* Exercise prompt
Please repeat the data shown below, word for word.

* Dataset entries
------

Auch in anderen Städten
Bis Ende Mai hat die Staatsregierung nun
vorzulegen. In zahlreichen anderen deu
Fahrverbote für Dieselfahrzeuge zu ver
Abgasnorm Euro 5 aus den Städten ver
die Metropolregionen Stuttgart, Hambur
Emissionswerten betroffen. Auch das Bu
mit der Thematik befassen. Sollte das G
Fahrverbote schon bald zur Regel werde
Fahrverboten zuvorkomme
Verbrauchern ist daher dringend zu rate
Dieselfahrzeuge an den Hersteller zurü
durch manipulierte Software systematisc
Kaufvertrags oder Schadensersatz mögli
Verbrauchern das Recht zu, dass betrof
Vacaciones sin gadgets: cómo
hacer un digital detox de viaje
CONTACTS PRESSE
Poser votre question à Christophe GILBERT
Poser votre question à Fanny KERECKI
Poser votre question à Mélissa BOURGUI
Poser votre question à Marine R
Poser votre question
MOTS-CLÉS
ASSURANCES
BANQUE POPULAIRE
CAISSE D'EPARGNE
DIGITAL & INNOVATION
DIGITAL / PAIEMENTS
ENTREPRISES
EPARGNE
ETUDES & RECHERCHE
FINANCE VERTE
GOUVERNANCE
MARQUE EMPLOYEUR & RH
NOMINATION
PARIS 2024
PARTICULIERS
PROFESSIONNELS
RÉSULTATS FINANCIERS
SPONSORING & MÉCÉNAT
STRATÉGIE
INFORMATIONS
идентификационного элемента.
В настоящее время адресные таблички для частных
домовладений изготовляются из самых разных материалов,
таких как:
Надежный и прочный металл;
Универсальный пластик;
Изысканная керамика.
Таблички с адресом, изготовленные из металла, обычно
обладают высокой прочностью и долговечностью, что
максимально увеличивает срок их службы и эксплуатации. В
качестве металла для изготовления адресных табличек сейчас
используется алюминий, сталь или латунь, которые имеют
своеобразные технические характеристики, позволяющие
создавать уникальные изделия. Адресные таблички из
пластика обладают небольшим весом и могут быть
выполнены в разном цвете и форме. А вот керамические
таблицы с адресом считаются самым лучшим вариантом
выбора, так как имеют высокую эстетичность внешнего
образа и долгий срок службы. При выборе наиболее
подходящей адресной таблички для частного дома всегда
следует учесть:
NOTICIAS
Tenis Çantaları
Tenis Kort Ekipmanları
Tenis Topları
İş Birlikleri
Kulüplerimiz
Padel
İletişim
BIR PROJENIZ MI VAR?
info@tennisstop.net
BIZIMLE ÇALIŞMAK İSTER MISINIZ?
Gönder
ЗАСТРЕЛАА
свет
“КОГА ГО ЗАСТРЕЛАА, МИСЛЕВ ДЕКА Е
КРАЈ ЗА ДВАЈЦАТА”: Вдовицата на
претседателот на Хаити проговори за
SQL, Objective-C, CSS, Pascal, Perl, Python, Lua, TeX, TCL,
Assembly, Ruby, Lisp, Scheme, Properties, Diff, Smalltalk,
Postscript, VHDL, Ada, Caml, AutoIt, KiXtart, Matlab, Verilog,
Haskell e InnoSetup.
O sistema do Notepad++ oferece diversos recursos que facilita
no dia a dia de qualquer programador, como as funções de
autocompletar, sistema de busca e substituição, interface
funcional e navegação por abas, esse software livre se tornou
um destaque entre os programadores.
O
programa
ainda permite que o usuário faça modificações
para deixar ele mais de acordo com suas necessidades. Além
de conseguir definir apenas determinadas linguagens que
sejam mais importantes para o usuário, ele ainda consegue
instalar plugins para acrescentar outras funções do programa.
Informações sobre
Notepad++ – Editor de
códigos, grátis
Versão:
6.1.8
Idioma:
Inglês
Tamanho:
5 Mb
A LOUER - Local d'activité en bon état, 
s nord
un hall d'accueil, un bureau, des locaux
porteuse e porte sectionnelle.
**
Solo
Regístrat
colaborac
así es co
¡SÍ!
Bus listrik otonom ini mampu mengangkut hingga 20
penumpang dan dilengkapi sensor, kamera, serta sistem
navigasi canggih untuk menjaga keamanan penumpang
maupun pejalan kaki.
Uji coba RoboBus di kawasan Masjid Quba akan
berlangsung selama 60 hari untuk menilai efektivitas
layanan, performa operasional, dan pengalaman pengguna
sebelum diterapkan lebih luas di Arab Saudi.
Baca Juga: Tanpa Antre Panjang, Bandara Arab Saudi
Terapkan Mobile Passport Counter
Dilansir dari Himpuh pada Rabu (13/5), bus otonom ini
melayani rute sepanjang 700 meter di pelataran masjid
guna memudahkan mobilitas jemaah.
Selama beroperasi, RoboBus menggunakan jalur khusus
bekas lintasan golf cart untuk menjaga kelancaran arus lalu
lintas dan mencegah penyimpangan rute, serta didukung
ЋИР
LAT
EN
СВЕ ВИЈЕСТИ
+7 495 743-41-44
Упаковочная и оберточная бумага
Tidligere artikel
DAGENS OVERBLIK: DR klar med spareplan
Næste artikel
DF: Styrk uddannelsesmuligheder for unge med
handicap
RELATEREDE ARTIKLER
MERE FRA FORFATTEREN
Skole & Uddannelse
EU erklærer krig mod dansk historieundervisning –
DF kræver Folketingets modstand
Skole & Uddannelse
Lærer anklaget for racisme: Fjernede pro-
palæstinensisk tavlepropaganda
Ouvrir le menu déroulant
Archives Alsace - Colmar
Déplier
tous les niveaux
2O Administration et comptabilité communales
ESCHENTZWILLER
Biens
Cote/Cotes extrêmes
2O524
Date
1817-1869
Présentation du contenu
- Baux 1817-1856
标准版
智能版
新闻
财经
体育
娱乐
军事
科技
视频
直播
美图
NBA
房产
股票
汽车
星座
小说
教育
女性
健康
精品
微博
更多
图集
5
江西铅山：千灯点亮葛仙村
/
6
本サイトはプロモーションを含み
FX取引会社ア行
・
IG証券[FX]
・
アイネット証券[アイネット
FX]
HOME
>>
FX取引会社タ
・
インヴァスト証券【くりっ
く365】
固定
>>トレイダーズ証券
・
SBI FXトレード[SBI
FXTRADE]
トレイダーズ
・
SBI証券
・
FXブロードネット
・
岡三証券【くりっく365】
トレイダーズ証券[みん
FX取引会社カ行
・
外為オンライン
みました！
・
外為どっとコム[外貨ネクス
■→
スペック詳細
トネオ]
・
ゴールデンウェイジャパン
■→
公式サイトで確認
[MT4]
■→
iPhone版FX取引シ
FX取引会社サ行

------

* Expected answer
Auch in anderen Städten
Bis Ende Mai hat die Staatsregierung nun
vorzulegen. In zahlreichen anderen deu
Fahrverbote für Dieselfahrzeuge zu ver
Abgasnorm Euro 5 aus den Städten ver
die Metropolregionen Stuttgart, Hambur
Emissionswerten betroffen. Auch das Bu
mit der Thematik befassen. Sollte das G
Fahrverbote schon bald zur Regel werde
Fahrverboten zuvorkomme
Verbrauchern ist daher dringend zu rate
Dieselfahrzeuge an den Hersteller zurü
durch manipulierte Software systematisc
Kaufvertrags oder Schadensersatz mögli
Verbrauchern das Recht zu, dass betrof
Vacaciones sin gadgets: cómo
hacer un digital detox de viaje
CONTACTS PRESSE
Poser votre question à Christophe GILBERT
Poser votre question à Fanny KERECKI
Poser votre question à Mélissa BOURGUI
Poser votre question à Marine R
Poser votre question
MOTS-CLÉS
ASSURANCES
BANQUE POPULAIRE
CAISSE D'EPARGNE
DIGITAL & INNOVATION
DIGITAL / PAIEMENTS
ENTREPRISES
EPARGNE
ETUDES & RECHERCHE
FINANCE VERTE
GOUVERNANCE
MARQUE EMPLOYEUR & RH
NOMINATION
PARIS 2024
PARTICULIERS
PROFESSIONNELS
RÉSULTATS FINANCIERS
SPONSORING & MÉCÉNAT
STRATÉGIE
INFORMATIONS
идентификационного элемента.
В настоящее время адресные таблички для частных
домовладений изготовляются из самых разных материалов,
таких как:
Надежный и прочный металл;
Универсальный пластик;
Изысканная керамика.
Таблички с адресом, изготовленные из металла, обычно
обладают высокой прочностью и долговечностью, что
максимально увеличивает срок их службы и эксплуатации. В
качестве металла для изготовления адресных табличек сейчас
используется алюминий, сталь или латунь, которые имеют
своеобразные технические характеристики, позволяющие
создавать уникальные изделия. Адресные таблички из
пластика обладают небольшим весом и могут быть
выполнены в разном цвете и форме. А вот керамические
таблицы с адресом считаются самым лучшим вариантом
выбора, так как имеют высокую эстетичность внешнего
образа и долгий срок службы. При выборе наиболее
подходящей адресной таблички для частного дома всегда
следует учесть:
NOTICIAS
Tenis Çantaları
Tenis Kort Ekipmanları
Tenis Topları
İş Birlikleri
Kulüplerimiz
Padel
İletişim
BIR PROJENIZ MI VAR?
info@tennisstop.net
BIZIMLE ÇALIŞMAK İSTER MISINIZ?
Gönder
ЗАСТРЕЛАА
свет
“КОГА ГО ЗАСТРЕЛАА, МИСЛЕВ ДЕКА Е
КРАЈ ЗА ДВАЈЦАТА”: Вдовицата на
претседателот на Хаити проговори за
SQL, Objective-C, CSS, Pascal, Perl, Python, Lua, TeX, TCL,
Assembly, Ruby, Lisp, Scheme, Properties, Diff, Smalltalk,
Postscript, VHDL, Ada, Caml, AutoIt, KiXtart, Matlab, Verilog,
Haskell e InnoSetup.
O sistema do Notepad++ oferece diversos recursos que facilita
no dia a dia de qualquer programador, como as funções de
autocompletar, sistema de busca e substituição, interface
funcional e navegação por abas, esse software livre se tornou
um destaque entre os programadores.
O
programa
ainda permite que o usuário faça modificações
para deixar ele mais de acordo com suas necessidades. Além
de conseguir definir apenas determinadas linguagens que
sejam mais importantes para o usuário, ele ainda consegue
instalar plugins para acrescentar outras funções do programa.
Informações sobre
Notepad++ – Editor de
códigos, grátis
Versão:
6.1.8
Idioma:
Inglês
Tamanho:
5 Mb
A LOUER - Local d'activité en bon état, 
s nord
un hall d'accueil, un bureau, des locaux
porteuse e porte sectionnelle.
**
Solo
Regístrat
colaborac
así es co
¡SÍ!
Bus listrik otonom ini mampu mengangkut hingga 20
penumpang dan dilengkapi sensor, kamera, serta sistem
navigasi canggih untuk menjaga keamanan penumpang
maupun pejalan kaki.
Uji coba RoboBus di kawasan Masjid Quba akan
berlangsung selama 60 hari untuk menilai efektivitas
layanan, performa operasional, dan pengalaman pengguna
sebelum diterapkan lebih luas di Arab Saudi.
Baca Juga: Tanpa Antre Panjang, Bandara Arab Saudi
Terapkan Mobile Passport Counter
Dilansir dari Himpuh pada Rabu (13/5), bus otonom ini
melayani rute sepanjang 700 meter di pelataran masjid
guna memudahkan mobilitas jemaah.
Selama beroperasi, RoboBus menggunakan jalur khusus
bekas lintasan golf cart untuk menjaga kelancaran arus lalu
lintas dan mencegah penyimpangan rute, serta didukung
ЋИР
LAT
EN
СВЕ ВИЈЕСТИ
+7 495 743-41-44
Упаковочная и оберточная бумага
Tidligere artikel
DAGENS OVERBLIK: DR klar med spareplan
Næste artikel
DF: Styrk uddannelsesmuligheder for unge med
handicap
RELATEREDE ARTIKLER
MERE FRA FORFATTEREN
Skole & Uddannelse
EU erklærer krig mod dansk historieundervisning –
DF kræver Folketingets modstand
Skole & Uddannelse
Lærer anklaget for racisme: Fjernede pro-
palæstinensisk tavlepropaganda
Ouvrir le menu déroulant
Archives Alsace - Colmar
Déplier
tous les niveaux
2O Administration et comptabilité communales
ESCHENTZWILLER
Biens
Cote/Cotes extrêmes
2O524
Date
1817-1869
Présentation du contenu
- Baux 1817-1856
标准版
智能版
新闻
财经
体育
娱乐
军事
科技
视频
直播
美图
NBA
房产
股票
汽车
星座
小说
教育
女性
健康
精品
微博
更多
图集
5
江西铅山：千灯点亮葛仙村
/
6
本サイトはプロモーションを含み
FX取引会社ア行
・
IG証券[FX]
・
アイネット証券[アイネット
FX]
HOME
>>
FX取引会社タ
・
インヴァスト証券【くりっ
く365】
固定
>>トレイダーズ証券
・
SBI FXトレード[SBI
FXTRADE]
トレイダーズ
・
SBI証券
・
FXブロードネット
・
岡三証券【くりっく365】
トレイダーズ証券[みん
FX取引会社カ行
・
外為オンライン
みました！
・
外為どっとコム[外貨ネクス
■→
スペック詳細
トネオ]
・
ゴールデンウェイジャパン
■→
公式サイトで確認
[MT4]
■→
iPhone版FX取引シ
FX取引会社サ行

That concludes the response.